The nonce field in the EVM transaction serves as Gummiworm’s replay prevention mechanism. A transaction is invalid if its nonce does not match the sender’s current account nonce.

Withdrawals to L1

The EVM cannot natively express “produce a Cardano transaction output as a side effect.” To bridge this gap, the Gummiworm EVM head provides a bridge precompile at a well-known address. Calling it deducts the specified amount from the caller’s balance and reports an immediate L1 payout to Gummiworm, which remits it via the next settlement or rollout effect — identical in behavior to the l1outputs mechanism in the EUTXO L2.

The bridge precompile exposes a single withdrawal function that accepts a full Cardano Value — lovelace plus any number of native tokens — in one atomic call:

struct TokenAmount { bytes28 policyId; bytes32 assetName; uint256 amount; } function withdraw( bytes calldata l1Address, bytes calldata l1Datum, uint256 lovelace, TokenAmount[] calldata tokens ) external;

Both the bridge precompile and the multi-token precompile are precompiles in the standard EVM sense — fixed addresses backed by native code rather than EVM bytecode, in the same tradition as Ethereum mainnet’s ecRecover (0x01) or KZG point evaluation (0x0a), and analogous to the custom precompiles added by Arbitrum, Optimism, and Cosmos-based EVM chains for their chain-specific functionality.

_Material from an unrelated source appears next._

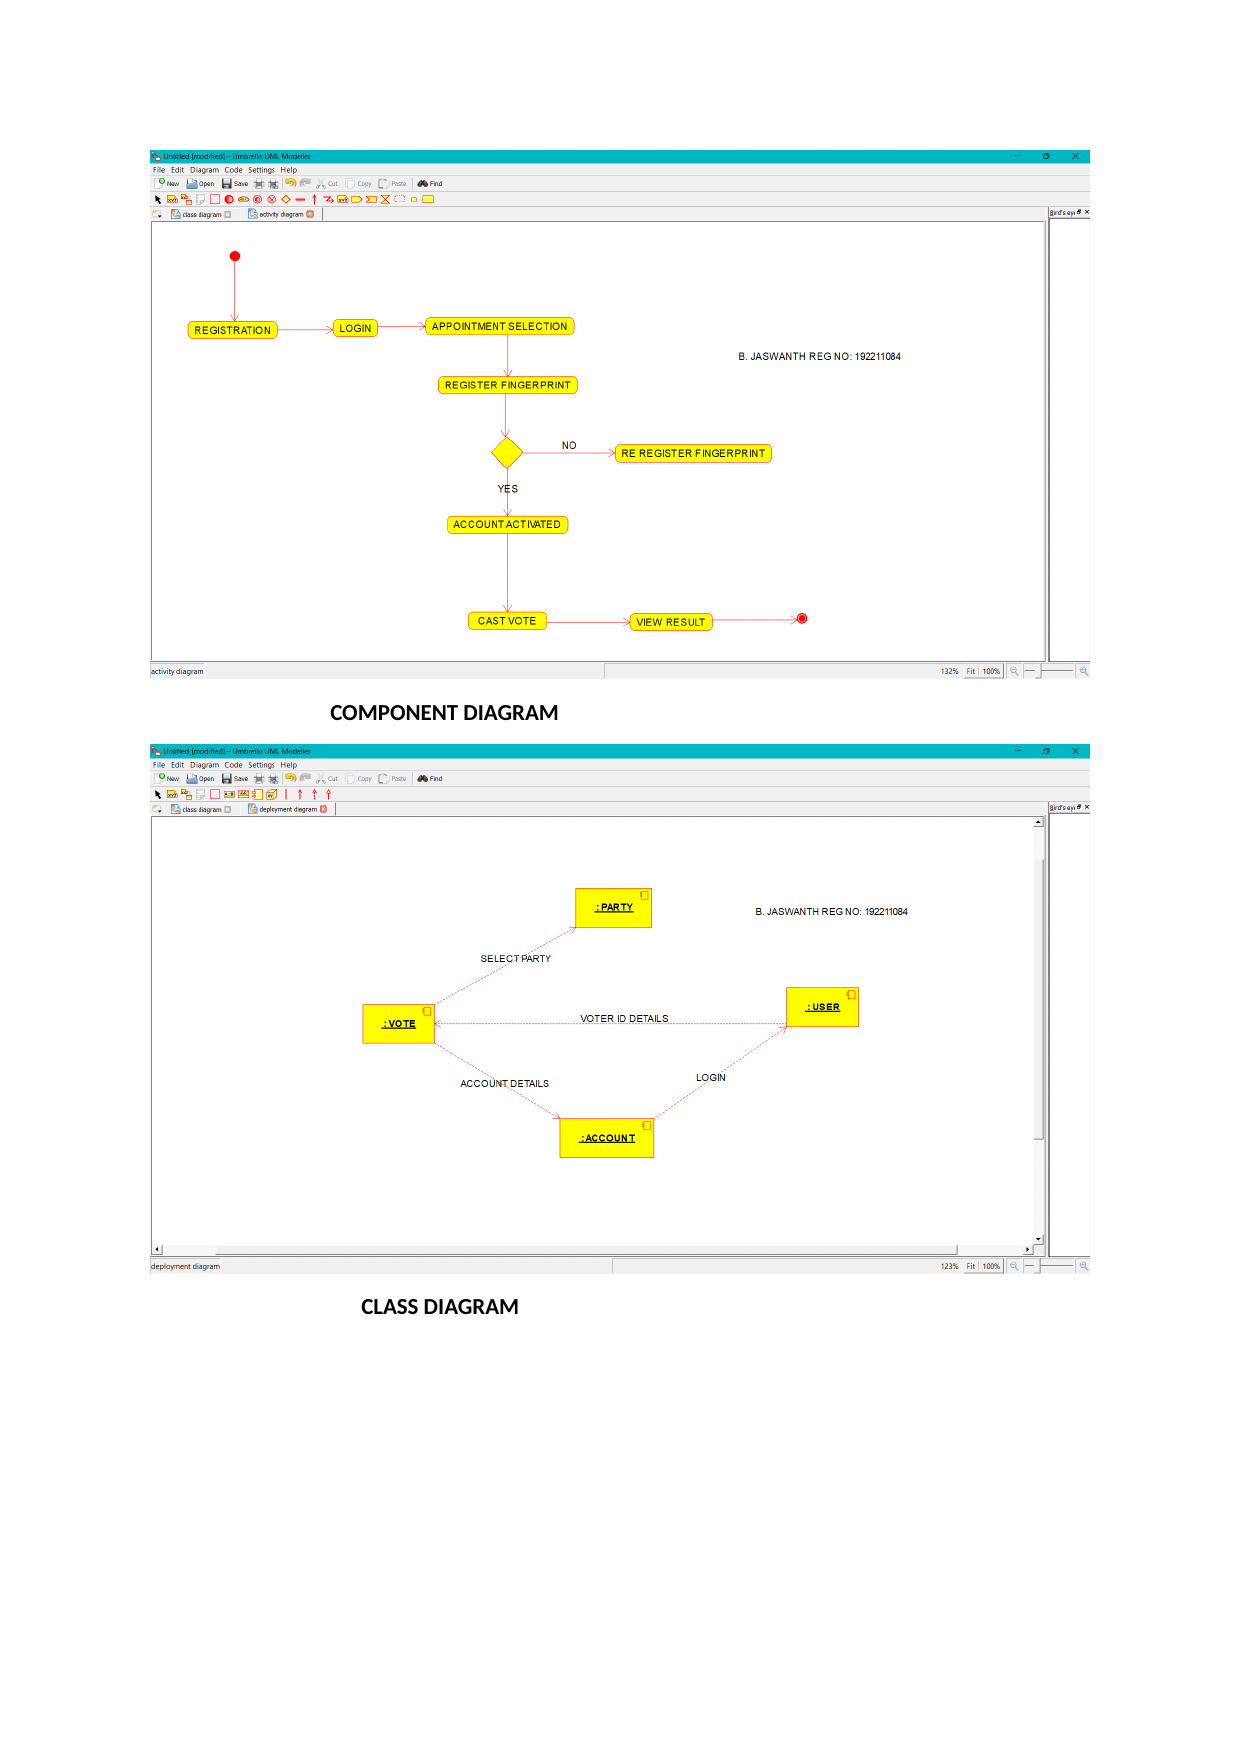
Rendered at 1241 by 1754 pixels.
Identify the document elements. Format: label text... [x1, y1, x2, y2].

Because both are implemented natively rather than as EVM contracts, the bridge precompile can directly deduct from msg.sender’s ADA balance and from the multi-token precompile’s balance table for msg.sender in a single atomic operation. From a contract developer’s perspective, calling either precompile is indistinguishable from calling a smart contract.

The bridge precompile also supports producing oracle deposits on L1, as described in Chainlink via Gummiworm.

Smart contract deployment

Smart contracts are deployed via normal EVM CREATE or CREATE2 transactions, which are ordinary transaction requests. No special Gummiworm handling is required.

Evacuation map

The evacuation map is HashMap<EVMAddress, (EvacuationDestination, Value)>, keyed by EVM address. Each EVM address independently registers its own L1 evacuation destination, and its Value is reconstructed by combining its native balance (ADA) with all entries in the multi-token precompile’s balance table whose key begins with that address — one quantity per asset class.

Evacuation destinations are set via the evacuation_destination field of the deposit request L2 payload, falling back to refundDestination if omitted. Since refundDestination is always present in a deposit, every address that has absorbed a deposit has a registered destination.

Any address can update its registered destination at any time, or register one for the first time, by calling the bridge precompile:

function setEvacuationDestination( bytes calldata l1Address, bytes calldata l1Datum ) external;

Only msg.sender can update its own entry. The one edge case where an address may hold assets without a registered destination is if it received funds exclusively via EVM-internal transfers — for example, a contract funded by another contract rather than by a deposit. Such addresses fall back to the head’s configured recovery address on evacuation. Contract developers are responsible for calling setEvacuationDestination during deployment if their contract is intended to hold assets.

Design considerations

Gas: The head operates with a configurable base fee denominated in ADA. For most private or permissioned deployments — such as the Chainlink integration — the head can set a nominal gas price. Gas is a configuration concern for the head operators rather than a market-priced resource inside the head.

Block parameters: block.number increments with each Gummiworm block. block.timestamp is derived from the Gummiworm block’s creation start time. block.basefee, block.difficulty, and similar parameters are set at head initialization.

Signature scheme: Standard EVM transactions use secp256k1 ECDSA signatures. These are independent of Cardano’s Ed25519 signing scheme — users interact with the EVM head using Ethereum-compatible wallets (such as MetaMask), while Cardano L1 security is unaffected by the choice of L2 signing scheme.